** Data to examine follows **

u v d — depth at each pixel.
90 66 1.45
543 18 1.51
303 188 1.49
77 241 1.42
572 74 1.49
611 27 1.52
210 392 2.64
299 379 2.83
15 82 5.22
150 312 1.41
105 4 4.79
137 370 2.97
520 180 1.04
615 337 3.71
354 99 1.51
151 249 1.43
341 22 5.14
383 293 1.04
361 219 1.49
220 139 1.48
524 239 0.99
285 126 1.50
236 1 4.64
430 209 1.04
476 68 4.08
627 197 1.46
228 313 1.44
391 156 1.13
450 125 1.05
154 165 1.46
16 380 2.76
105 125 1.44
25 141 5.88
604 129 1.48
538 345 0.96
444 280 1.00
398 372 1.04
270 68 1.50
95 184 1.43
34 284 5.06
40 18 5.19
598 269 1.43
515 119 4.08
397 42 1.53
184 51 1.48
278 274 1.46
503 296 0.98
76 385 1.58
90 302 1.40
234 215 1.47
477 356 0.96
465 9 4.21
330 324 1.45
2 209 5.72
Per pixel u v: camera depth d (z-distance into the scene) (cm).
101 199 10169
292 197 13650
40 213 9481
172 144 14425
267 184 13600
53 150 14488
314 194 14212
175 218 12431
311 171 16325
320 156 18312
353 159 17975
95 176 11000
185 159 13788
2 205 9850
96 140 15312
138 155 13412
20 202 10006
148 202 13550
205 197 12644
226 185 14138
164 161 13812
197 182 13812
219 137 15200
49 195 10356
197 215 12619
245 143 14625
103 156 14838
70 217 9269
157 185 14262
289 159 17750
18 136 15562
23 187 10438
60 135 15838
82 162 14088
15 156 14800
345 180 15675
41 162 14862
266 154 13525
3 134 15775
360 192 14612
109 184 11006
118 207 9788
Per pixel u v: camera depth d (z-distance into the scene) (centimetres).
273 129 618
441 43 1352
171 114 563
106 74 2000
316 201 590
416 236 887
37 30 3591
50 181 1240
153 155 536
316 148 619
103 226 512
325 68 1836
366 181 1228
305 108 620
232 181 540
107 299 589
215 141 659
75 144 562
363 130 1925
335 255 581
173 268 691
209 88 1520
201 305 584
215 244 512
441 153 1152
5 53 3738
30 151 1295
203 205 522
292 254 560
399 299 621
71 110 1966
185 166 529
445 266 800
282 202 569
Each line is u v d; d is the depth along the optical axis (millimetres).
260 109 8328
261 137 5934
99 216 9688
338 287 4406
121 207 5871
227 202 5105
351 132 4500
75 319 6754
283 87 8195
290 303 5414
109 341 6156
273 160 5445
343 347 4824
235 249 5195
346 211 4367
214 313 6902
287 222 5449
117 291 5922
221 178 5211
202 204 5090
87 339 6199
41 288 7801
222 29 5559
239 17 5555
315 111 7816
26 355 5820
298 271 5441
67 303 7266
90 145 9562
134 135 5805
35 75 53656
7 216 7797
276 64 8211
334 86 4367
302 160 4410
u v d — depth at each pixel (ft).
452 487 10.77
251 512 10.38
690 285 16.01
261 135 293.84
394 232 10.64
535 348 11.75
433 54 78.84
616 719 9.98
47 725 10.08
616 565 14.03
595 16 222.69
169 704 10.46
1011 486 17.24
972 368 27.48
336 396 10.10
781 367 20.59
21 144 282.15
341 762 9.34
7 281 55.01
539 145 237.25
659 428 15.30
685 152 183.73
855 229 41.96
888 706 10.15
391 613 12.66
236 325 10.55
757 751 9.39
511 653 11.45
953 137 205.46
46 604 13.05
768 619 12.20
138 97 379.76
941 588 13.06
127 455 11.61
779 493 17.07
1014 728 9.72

** End of Data to examine **

> **Task instructions**
Reproduce the lines above, beginning at the line with "105 125 1.44" and stopping after the line with "685 152 183.73", exactly as they are.

> **Response to the task**
105 125 1.44
25 141 5.88
604 129 1.48
538 345 0.96
444 280 1.00
398 372 1.04
270 68 1.50
95 184 1.43
34 284 5.06
40 18 5.19
598 269 1.43
515 119 4.08
397 42 1.53
184 51 1.48
278 274 1.46
503 296 0.98
76 385 1.58
90 302 1.40
234 215 1.47
477 356 0.96
465 9 4.21
330 324 1.45
2 209 5.72
Per pixel u v: camera depth d (z-distance into the scene) (cm).
101 199 10169
292 197 13650
40 213 9481
172 144 14425
267 184 13600
53 150 14488
314 194 14212
175 218 12431
311 171 16325
320 156 18312
353 159 17975
95 176 11000
185 159 13788
2 205 9850
96 140 15312
138 155 13412
20 202 10006
148 202 13550
205 197 12644
226 185 14138
164 161 13812
197 182 13812
219 137 15200
49 195 10356
197 215 12619
245 143 14625
103 156 14838
70 217 9269
157 185 14262
289 159 17750
18 136 15562
23 187 10438
60 135 15838
82 162 14088
15 156 14800
345 180 15675
41 162 14862
266 154 13525
3 134 15775
360 192 14612
109 184 11006
118 207 9788
Per pixel u v: camera depth d (z-distance into the scene) (centimetres).
273 129 618
441 43 1352
171 114 563
106 74 2000
316 201 590
416 236 887
37 30 3591
50 181 1240
153 155 536
316 148 619
103 226 512
325 68 1836
366 181 1228
305 108 620
232 181 540
107 299 589
215 141 659
75 144 562
363 130 1925
335 255 581
173 268 691
209 88 1520
201 305 584
215 244 512
441 153 1152
5 53 3738
30 151 1295
203 205 522
292 254 560
399 299 621
71 110 1966
185 166 529
445 266 800
282 202 569
Each line is u v d; d is the depth along the optical axis (millimetres).
260 109 8328
261 137 5934
99 216 9688
338 287 4406
121 207 5871
227 202 5105
351 132 4500
75 319 6754
283 87 8195
290 303 5414
109 341 6156
273 160 5445
343 347 4824
235 249 5195
346 211 4367
214 313 6902
287 222 5449
117 291 5922
221 178 5211
202 204 5090
87 339 6199
41 288 7801
222 29 5559
239 17 5555
315 111 7816
26 355 5820
298 271 5441
67 303 7266
90 145 9562
134 135 5805
35 75 53656
7 216 7797
276 64 8211
334 86 4367
302 160 4410
u v d — depth at each pixel (ft).
452 487 10.77
251 512 10.38
690 285 16.01
261 135 293.84
394 232 10.64
535 348 11.75
433 54 78.84
616 719 9.98
47 725 10.08
616 565 14.03
595 16 222.69
169 704 10.46
1011 486 17.24
972 368 27.48
336 396 10.10
781 367 20.59
21 144 282.15
341 762 9.34
7 281 55.01
539 145 237.25
659 428 15.30
685 152 183.73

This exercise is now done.